### [Work task]
Answer with one number only, the count of lines in the material below that hold "pixel".

### [The data]
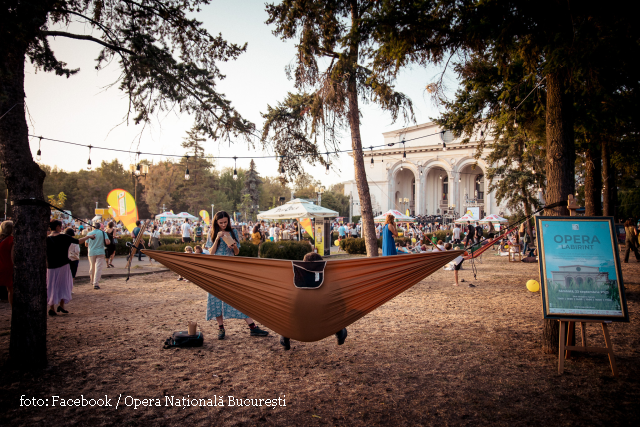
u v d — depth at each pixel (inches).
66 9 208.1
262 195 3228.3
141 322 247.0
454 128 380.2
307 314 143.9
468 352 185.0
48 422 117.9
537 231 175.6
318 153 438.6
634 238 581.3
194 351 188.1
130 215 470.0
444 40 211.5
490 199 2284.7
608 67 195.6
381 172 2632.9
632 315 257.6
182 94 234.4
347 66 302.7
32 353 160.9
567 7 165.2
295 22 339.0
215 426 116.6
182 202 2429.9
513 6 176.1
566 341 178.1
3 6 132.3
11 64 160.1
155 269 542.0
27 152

---

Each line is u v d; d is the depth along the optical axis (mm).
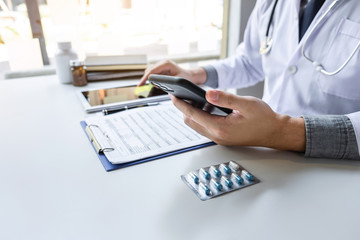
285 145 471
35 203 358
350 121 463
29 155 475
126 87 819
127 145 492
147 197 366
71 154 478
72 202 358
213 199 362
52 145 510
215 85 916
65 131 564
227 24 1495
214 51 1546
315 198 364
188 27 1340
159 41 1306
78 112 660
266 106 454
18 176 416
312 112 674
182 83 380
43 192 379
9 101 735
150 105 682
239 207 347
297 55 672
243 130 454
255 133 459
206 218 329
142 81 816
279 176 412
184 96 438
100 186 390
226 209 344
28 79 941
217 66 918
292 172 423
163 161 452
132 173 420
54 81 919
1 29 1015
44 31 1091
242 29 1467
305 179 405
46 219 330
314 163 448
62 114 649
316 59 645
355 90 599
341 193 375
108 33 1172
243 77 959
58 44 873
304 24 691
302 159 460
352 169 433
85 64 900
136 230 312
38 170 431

* * *

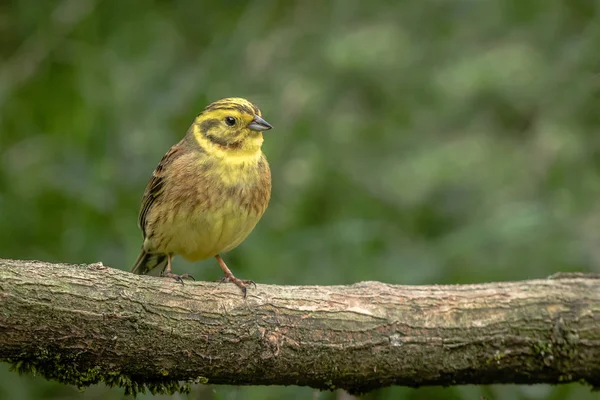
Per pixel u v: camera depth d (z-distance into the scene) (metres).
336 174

### [Your solution]
2